Please note that the above is a stripped down version of the actual query I need. Because of its unbearable slowness, I’ve stripped down this query to a bare-minimum and reverted to doing some filtering and ordering of the returned objects in Python (which I know is usually slower). As you can see, it’s still very slow.
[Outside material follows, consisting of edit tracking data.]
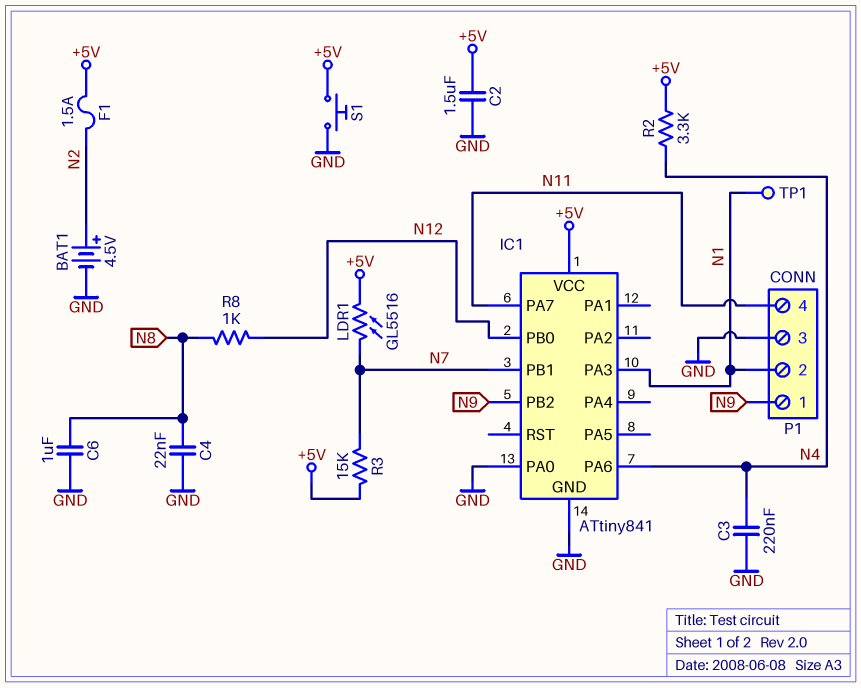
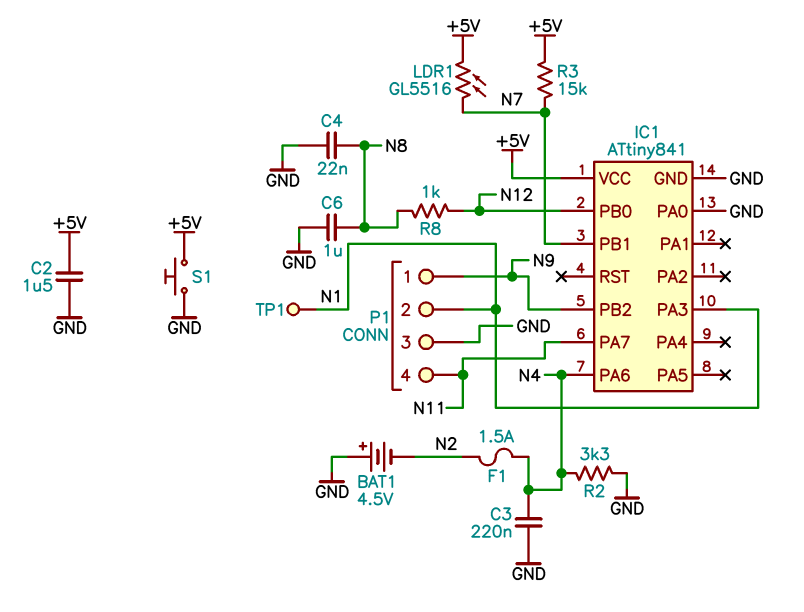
BAT1: 4.5V (plus N2, minus GND) -> 4.5V (plus GND, minus N2)
F1: 1.5A (+5V, N2) -> 1.5A (N2, N4)
R2: 3.3k (+5V, N4) -> 3.3k (GND, N4)

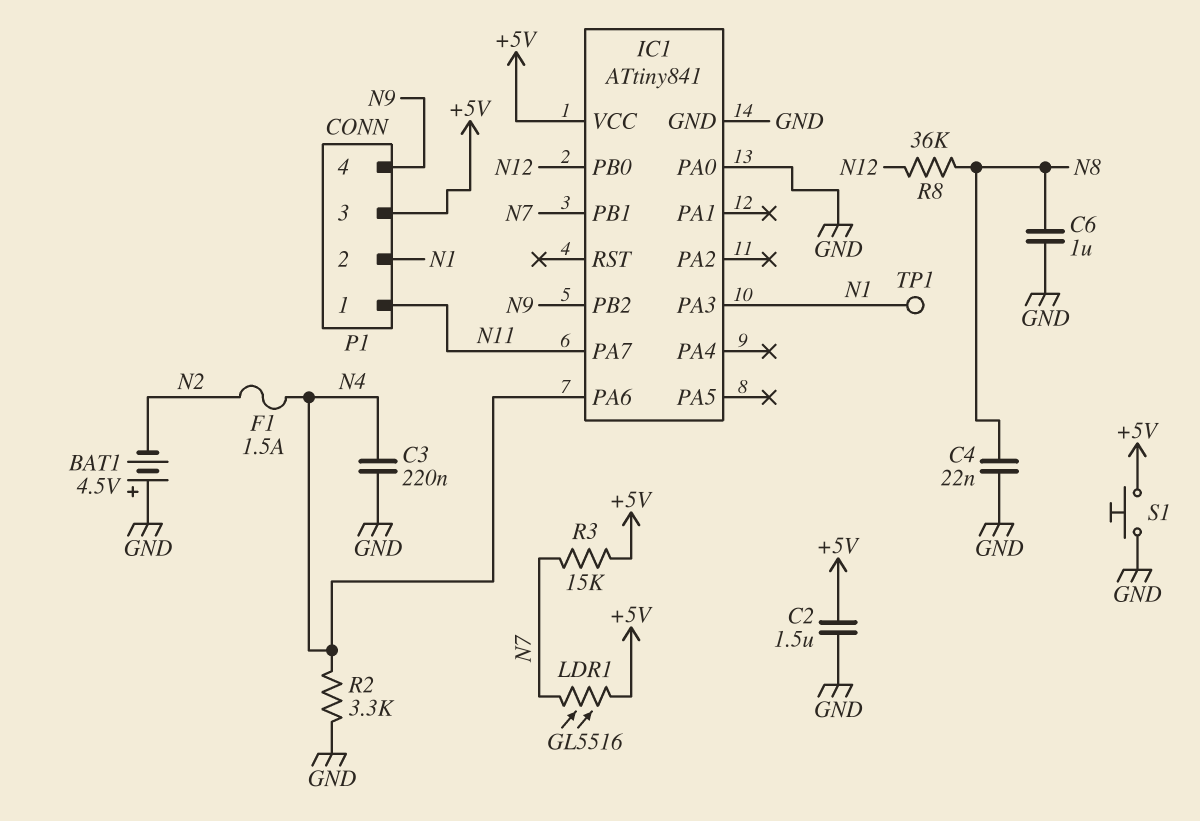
P1 pin 1: N9 -> N11
P1 pin 3: GND -> +5V
P1 pin 4: N11 -> N9
R8: 1k (N8, N12) -> 36k (N8, N12)

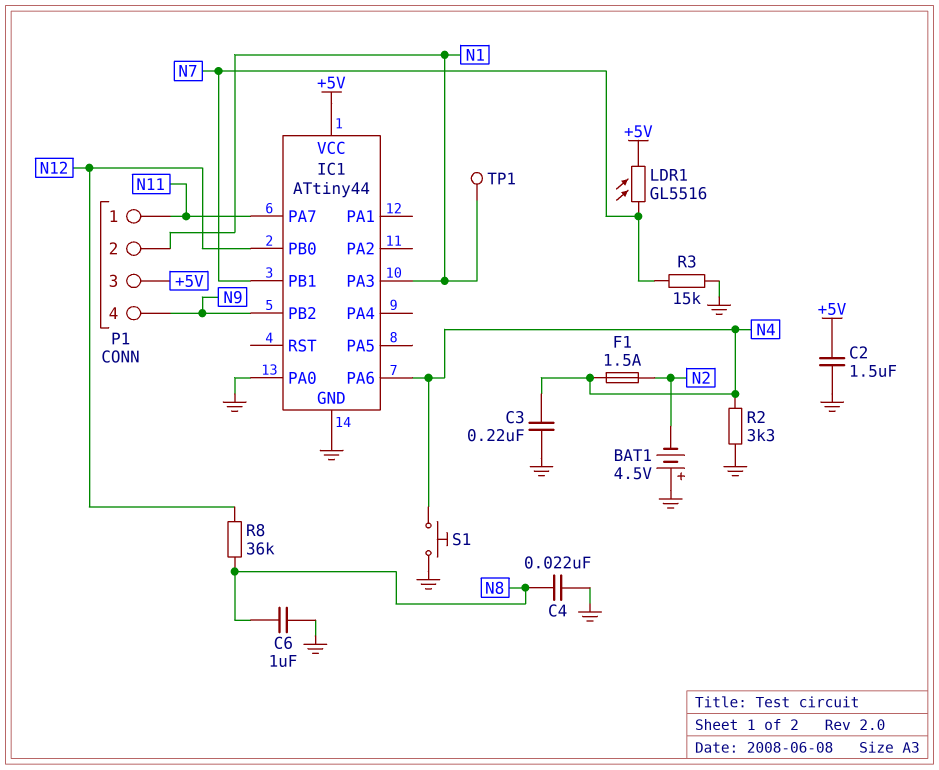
IC1: ATtiny841 -> ATtiny44
R3: 15k (+5V, N7) -> 15k (GND, N7)
S1: button (+5V, GND) -> button (GND, N4)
After a while, probably because the memory/cache are populated, this query becomes much faster:

 Nested Loop  (cost=2437.52..10850.51 rows=4 width=495) (actual time=306.337..612.232 rows=362 loops=1)    Buffers: shared hit=241776 read=39865 written=4    ->  Nested Loop  (cost=2437.09..10578.84 rows=569 width=499) (actual time=305.216..546.749 rows=36314 loops=1)          Buffers: shared hit=132503 read=39834 written=4          ->  Bitmap Heap Scan on core_releasegroup  (cost=2436.66..4636.70 rows=567 width=495) (actual time=305.195..437.375 rows=32679 loops=1)                Recheck Cond: ((release_date >= '2020-08-20'::date) AND (release_date <= '2020-10-20'::date) AND ((type)::text = ANY ('{Album,Single,EP,Live,Compilation,Remix,Other}'::text[])))                Heap Blocks: exact=29127                Buffers: shared hit=16 read=38078 written=4                ->  BitmapAnd  (cost=2436.66..2436.66 rows=567 width=0) (actual time=298.382..298.382 rows=0 loops=1)                      Buffers: shared hit=16 read=8951                      ->  Bitmap Index Scan on core_releasegroup_release_date_03a267f7  (cost=0.00..342.46 rows=16203 width=0) (actual time=5.619..5.619 rows=32679 loops=1)                            Index Cond: ((release_date >= '2020-08-20'::date) AND (release_date <= '2020-10-20'::date))                            Buffers: shared read=92                      ->  Bitmap Index Scan on core_releasegroup_type_58b6243d_like  (cost=0.00..2093.67 rows=113420 width=0) (actual time=289.917..289.917 rows=3240568 loops=1)                            Index Cond: ((type)::text = ANY ('{Album,Single,EP,Live,Compilation,Remix,Other}'::text[]))                            Buffers: shared hit=16 read=8859          ->  Index Scan using core_artist_release_groups_releasegroup_id_cea5da71 on core_artist_release_groups  (cost=0.43..10.46 rows=2 width=8) (actual time=0.003..0.003 rows=1 loops=32679)                Index Cond: (releasegroup_id = core_releasegroup.id)                Buffers: shared hit=132487 read=1756    ->  Index Only Scan using core_subscription_profile_id_artist_id_a4d3d29b_uniq on core_subscription u0  (cost=0.43..0.48 rows=1 width=4) (actual time=0.002..0.002 rows=0 loops=36314)          Index Cond: ((profile_id = 1) AND (artist_id = core_artist_release_groups.artist_id))          Heap Fetches: 362          Buffers: shared hit=109273 read=31  Planning Time: 1.088 ms  Execution Time: 612.360 ms 

This is still slow in SQL terms (I guess?), but much more acceptable. The problem is, even though this is a very common view in my web-app (an often executed query), it is still not kept around in RAM/cache, and so I see these huge response-time spikes too often.

I’ve tried every combination of constructing those queries. My last attempt is to see whether the planner estimations are to blame here, and if they’re fixable. If not, I’ll start considering de-normalization.

Or is there something else I’m missing?